If he had confined himself to a temperate and dignified vindication of the proceedings of the House of Lords (that is, of his own), and had abstained from any attack on the Government, and especially from any language reflecting on the Commons, perhaps it would have been a wise measure, but it cannot be wise to widen the differences which already exist between the two Houses, and to render all the animosities of public men more bitter and irreconcilable than they were before. The Tories are convinced that they are becoming more and more popular, and that the country approves of the daring behaviour of the Lords. The Whigs insist that the apathy of the country (which they mistake for approbation) is nothing but the imperturbability resulting from prosperity and full employment, but that if adverse circumstances arise a storm will burst on the Lords, and they will see how miserably deceived they are. I think the Lords have gone too far, and though a vast deal of crude legislation comes up from the Commons, requiring much supervision, and often great alteration, they have shown an animus and adopted a practice quite foreign to the usual habits of the House of Lords, and which is in itself an important innovation. The truth is, it is not (as has been represented) a contest between the two Houses, but between the two great parties very nearly balanced, of which the stronghold of one is in the Lords, and that of the other in the Commons. It can scarcely cross the minds of either party, or of any individual of either, that the substantive power of Government can or ought to be transferred from the House of Commons to the House of Lords, and Lyndhurst and the Tories would not venture to make the havoc which they do in the Government Bills if they were not persuaded that if ever a crisis is produced by the collision their party will succeed in obtaining the sanction of the country and an ascendency in the other House. If they have estimated correctly their own strength and the real disposition of the country, their Parliamentary tactics have been skilful, but the game which they play is a very desperate one, for if it fails the House of Lords can hardly avoid suffering very materially from the conflict. However, much is to be said on the subject when considered in all its bearings.

The King at his last levee received Dr. Allen to do homage for the see of Ely, when he said to him, 'My Lord, I do not mean to interfere in any way with your vote in Parliament except on one subject, the Jews , and I trust I may depend on your always voting against them.'

August 30th, 1836 {p.363}

[Page Head: MARRIAGE OF LADY AUGUSTA FITZCLARENCE.]

At Hillingdon from Saturday to Monday. There were great festivities at Windsor during the Egham race week, when the King's daughter Lady Augusta was married at the Castle[6]. It was remarked that on the King's birthday not one of the Ministers was invited to the Castle, and none except the Household in any way connected with the Government.

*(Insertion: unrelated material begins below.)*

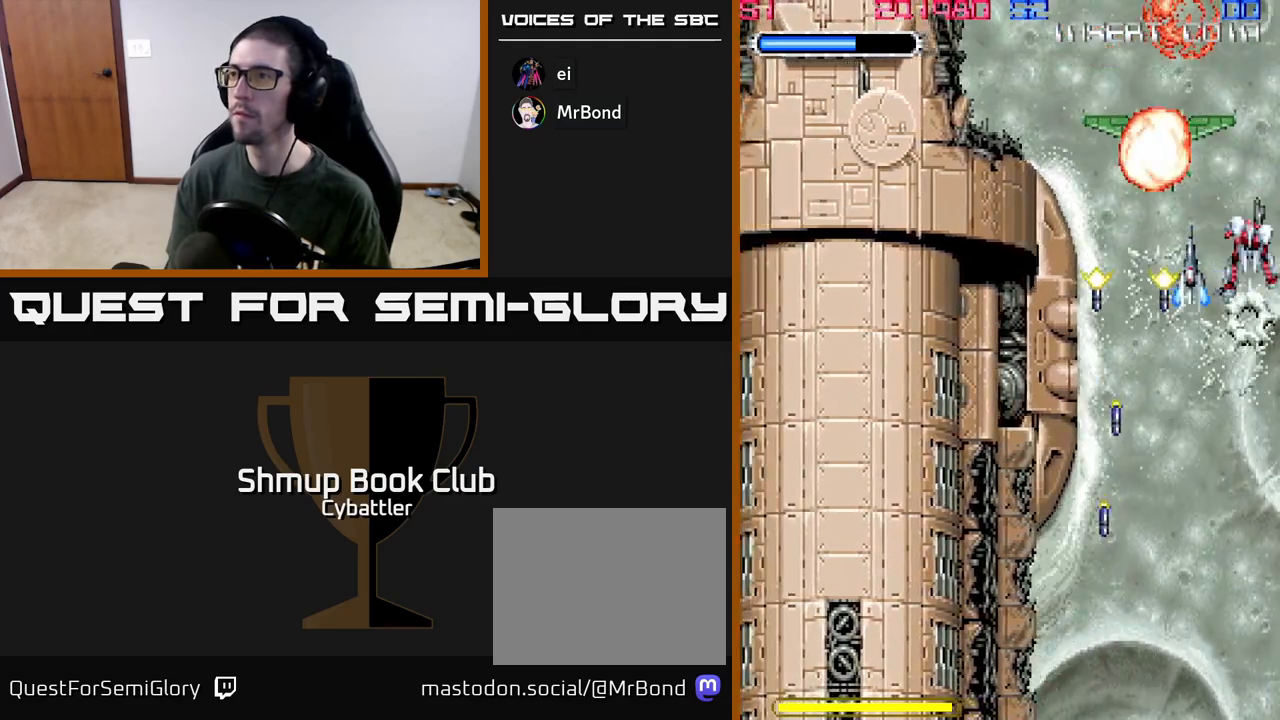
{"buttons": ["DPAD_DOWN"], "left_stick": "center", "right_stick": "center", "events": [[50, "DPAD_LEFT", "down"], [117, "DPAD_UP", "down"], [283, "DPAD_UP", "up"], [300, "DPAD_LEFT", "up"], [433, "DPAD_DOWN", "down"]]}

At the Queen's birthday a short time before not one individual of that party was present. Nothing can be more undisguised than the King's aversion to his Ministers, and he seems resolved to intimate that his compulsory reception of them shall not extend to his society, and that though he can't help seeing them at St. James's, the gates of Windsor are shut against them. All his habitual guests are of the Tory party, and generally those who have distinguished themselves by their violence or are noted for their extreme opinions—Winchilsea and Wharncliffe, for example, of the former, and the Duke of Dorset of the latter sort. At the dinner on his birthday the King gave the Princess Victoria's health rather well. Having given the Princess Augusta's he said, 'And now, having given the health of the oldest, I will give that of the youngest member of the Royal Family. I know the interest which the public feel about her, and although I have not seen so much of her as I could have wished, I take no less interest in her, and the more I do see of her, both in public and in private, the greater pleasure it will give me.' The whole thing was so civil and gracious that it could hardly be taken ill, but the young Princess sat opposite, and hung her head with not unnatural modesty at being thus talked of in so large a company.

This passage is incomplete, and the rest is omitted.